Olympic dreams are ‘a serious business’
As a result of the gym’s limitations, Effiong deploys more cardiovascular activities instead of bag work, such as running and skipping.
“The challenge is to bring out another Olympian,” he says of his enduring ambition.
“We don’t have the equipment. We don’t have gloves. I can’t afford to buy equipment like we used to and we have no sponsor.
“The state wants us to produce champions, but what makes a champion? They didn’t think about that.
“I need a sponsor. I need somebody that will back me, because I don’t want this talent to die out.”
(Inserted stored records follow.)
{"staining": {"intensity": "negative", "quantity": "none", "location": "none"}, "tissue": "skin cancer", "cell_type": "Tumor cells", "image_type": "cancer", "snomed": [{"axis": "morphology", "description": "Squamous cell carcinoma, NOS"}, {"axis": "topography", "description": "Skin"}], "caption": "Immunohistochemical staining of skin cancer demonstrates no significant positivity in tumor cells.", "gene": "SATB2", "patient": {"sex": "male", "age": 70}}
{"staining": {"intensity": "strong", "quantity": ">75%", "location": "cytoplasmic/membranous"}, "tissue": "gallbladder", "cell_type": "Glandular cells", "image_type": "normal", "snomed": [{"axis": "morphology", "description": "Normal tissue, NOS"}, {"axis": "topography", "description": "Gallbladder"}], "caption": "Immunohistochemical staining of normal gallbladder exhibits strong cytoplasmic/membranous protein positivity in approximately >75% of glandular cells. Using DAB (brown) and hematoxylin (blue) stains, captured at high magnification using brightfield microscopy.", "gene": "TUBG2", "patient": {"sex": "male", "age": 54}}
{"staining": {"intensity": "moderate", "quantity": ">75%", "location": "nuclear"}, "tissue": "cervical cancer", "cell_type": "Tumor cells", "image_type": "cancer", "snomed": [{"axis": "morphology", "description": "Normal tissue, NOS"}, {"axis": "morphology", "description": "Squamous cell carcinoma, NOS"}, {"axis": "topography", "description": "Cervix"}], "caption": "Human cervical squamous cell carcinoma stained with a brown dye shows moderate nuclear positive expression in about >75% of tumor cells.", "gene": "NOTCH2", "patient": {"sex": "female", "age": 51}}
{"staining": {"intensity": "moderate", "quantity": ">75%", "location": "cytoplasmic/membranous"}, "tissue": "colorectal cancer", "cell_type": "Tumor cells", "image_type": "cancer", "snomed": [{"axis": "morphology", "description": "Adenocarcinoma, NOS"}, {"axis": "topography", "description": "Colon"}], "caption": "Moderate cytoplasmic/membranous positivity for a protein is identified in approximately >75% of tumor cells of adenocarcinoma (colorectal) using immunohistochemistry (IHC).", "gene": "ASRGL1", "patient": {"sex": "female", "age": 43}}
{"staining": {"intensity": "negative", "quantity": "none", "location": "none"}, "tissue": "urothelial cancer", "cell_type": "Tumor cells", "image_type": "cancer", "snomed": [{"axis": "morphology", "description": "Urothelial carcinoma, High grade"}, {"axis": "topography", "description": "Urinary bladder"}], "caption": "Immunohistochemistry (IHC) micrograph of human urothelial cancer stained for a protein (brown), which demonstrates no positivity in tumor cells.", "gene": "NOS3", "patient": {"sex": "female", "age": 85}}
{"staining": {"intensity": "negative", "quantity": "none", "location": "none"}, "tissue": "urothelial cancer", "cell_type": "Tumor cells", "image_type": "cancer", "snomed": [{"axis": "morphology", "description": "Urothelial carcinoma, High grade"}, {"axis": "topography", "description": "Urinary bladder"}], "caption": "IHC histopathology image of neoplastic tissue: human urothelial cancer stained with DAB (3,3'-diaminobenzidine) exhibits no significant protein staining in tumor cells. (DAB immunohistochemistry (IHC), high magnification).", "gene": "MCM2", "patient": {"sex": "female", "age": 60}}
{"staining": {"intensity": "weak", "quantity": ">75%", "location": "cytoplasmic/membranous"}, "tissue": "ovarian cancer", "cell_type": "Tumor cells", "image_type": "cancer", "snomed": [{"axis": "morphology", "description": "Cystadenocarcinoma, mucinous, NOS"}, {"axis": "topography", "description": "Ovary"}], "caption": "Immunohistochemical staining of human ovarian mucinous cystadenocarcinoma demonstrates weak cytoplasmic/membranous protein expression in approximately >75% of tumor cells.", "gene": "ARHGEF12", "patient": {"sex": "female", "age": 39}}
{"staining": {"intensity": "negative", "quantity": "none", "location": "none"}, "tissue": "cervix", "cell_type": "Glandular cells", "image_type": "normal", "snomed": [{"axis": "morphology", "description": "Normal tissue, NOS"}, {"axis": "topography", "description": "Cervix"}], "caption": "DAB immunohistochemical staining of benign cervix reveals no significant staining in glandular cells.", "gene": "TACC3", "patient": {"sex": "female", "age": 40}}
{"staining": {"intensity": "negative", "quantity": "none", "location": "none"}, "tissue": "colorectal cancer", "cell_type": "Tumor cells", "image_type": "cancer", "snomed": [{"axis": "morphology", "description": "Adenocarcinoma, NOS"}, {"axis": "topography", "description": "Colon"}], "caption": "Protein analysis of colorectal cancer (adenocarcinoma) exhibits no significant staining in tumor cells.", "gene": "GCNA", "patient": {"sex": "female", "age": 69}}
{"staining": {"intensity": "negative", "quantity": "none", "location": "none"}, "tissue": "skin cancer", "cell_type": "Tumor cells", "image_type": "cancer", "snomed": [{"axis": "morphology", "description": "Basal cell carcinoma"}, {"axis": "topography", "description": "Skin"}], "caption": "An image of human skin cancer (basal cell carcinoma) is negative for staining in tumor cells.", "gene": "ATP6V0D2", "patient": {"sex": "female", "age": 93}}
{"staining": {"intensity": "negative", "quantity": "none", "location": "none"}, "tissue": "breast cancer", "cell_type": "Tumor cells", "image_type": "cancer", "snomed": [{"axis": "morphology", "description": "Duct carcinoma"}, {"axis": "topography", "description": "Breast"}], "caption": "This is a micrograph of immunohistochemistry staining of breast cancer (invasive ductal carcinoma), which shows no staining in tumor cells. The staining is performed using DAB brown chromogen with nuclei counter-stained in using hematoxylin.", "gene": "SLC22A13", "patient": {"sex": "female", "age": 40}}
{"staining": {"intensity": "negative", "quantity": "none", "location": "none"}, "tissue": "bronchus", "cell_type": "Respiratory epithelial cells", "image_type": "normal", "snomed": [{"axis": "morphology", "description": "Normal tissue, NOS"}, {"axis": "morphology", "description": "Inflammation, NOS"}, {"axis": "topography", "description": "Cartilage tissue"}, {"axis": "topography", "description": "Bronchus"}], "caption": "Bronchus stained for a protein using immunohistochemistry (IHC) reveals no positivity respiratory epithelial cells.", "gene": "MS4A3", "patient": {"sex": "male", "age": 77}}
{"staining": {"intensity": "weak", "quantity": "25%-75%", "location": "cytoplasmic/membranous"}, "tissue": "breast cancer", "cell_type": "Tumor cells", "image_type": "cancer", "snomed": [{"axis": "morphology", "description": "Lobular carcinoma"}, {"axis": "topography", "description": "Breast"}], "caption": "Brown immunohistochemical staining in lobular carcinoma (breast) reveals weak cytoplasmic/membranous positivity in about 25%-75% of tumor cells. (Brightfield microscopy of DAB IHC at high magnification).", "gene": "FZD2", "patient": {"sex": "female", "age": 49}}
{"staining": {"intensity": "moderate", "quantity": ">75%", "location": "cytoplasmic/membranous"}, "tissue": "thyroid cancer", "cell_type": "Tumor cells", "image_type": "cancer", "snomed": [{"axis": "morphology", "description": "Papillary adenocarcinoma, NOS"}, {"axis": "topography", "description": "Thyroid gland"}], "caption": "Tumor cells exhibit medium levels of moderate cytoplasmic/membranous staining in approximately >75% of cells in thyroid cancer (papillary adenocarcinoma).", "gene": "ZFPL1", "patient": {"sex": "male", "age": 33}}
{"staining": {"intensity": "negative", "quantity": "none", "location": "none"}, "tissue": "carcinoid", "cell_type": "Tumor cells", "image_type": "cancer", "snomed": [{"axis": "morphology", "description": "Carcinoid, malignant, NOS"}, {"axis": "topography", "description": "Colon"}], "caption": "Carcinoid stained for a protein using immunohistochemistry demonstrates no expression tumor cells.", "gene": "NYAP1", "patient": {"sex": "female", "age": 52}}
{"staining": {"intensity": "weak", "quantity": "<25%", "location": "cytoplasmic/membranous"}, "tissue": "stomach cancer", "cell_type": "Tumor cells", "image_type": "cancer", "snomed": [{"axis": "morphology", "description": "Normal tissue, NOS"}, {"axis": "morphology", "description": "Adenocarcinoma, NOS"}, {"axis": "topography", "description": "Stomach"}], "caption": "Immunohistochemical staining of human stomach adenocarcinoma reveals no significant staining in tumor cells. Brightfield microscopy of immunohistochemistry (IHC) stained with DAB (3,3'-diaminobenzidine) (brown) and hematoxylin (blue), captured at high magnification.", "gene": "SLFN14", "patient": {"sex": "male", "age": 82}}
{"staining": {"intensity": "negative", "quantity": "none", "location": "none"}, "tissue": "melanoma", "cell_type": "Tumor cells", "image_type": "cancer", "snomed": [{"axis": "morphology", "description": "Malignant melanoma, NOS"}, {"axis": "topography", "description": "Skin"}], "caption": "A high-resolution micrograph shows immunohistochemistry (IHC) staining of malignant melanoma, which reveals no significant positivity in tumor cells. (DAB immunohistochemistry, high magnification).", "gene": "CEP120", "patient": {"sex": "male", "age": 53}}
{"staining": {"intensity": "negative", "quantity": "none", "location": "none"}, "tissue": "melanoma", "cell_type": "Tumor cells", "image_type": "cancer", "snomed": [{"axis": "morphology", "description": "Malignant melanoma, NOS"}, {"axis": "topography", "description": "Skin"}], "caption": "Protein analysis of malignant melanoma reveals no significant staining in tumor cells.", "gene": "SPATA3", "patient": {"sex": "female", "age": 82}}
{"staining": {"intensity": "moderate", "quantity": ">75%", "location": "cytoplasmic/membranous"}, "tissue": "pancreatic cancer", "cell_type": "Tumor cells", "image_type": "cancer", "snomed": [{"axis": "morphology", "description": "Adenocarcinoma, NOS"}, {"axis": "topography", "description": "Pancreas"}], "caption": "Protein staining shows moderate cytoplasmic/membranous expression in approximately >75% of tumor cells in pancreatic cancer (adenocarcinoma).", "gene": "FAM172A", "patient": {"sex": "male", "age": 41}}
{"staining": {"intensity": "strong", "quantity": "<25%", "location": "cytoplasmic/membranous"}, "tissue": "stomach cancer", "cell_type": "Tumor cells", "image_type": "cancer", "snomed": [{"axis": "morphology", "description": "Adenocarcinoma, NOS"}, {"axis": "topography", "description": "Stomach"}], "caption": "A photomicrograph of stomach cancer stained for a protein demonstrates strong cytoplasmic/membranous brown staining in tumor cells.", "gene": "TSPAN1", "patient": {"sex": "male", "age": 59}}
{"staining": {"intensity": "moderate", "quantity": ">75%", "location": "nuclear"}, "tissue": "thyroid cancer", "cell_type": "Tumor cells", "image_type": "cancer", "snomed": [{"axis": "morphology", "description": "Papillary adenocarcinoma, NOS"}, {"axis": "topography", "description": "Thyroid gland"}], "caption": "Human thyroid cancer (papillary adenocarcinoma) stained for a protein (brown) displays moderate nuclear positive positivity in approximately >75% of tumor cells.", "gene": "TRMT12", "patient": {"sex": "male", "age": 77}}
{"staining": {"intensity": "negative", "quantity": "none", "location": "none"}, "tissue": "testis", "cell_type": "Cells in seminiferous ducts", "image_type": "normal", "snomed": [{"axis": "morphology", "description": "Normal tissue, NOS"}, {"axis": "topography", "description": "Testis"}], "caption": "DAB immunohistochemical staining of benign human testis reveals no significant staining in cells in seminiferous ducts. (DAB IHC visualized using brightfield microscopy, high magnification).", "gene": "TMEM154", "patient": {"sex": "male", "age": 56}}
The predicament of the gym is reflective of the challenges facing many people in Nigeria. “Not a lot of people want to invest,” says Nkanga. “Boxing and being Nigerian is already a challenge.
“How do they keep going, day to day? They need to eat, pay bills and feed their families.
“In some cases, you might have your family telling you to get married or do some other work. You have famous boxers but it’s not the most popular sport, so a lot of people would rather invest in football first.
“A lot of the challenges they face are about being Nigerian in that economy. They are really underfunded.
“There were a lot of men there, but I felt that it was important and a stronger story to tell of these two women who are sparring with the men, training with them, trying to get to the next level of their careers.
“For them, it’s also a place to go and forget about all the economic hardships that are happening, just for however long they train.
“They see it as a family. It’s very important to have that kind of community aspect. The club is seen as a safe space rather than being out there in the world.”
Nkanga is raising funds for the gym with the film, called Reaching for Gold. “I saw them trying to reach for the highest point,” she says.
“Trying to get to the Olympics is a serious business.
“Meeting with them and interacting with them on that first day inspired me. It gave me hope that you can do great things from little places.
“You don’t need everything in place – you need your mind and determination.
“It is documenting a process in time for them. They’re on their way. They’re not there yet, but they can get there if people support them.”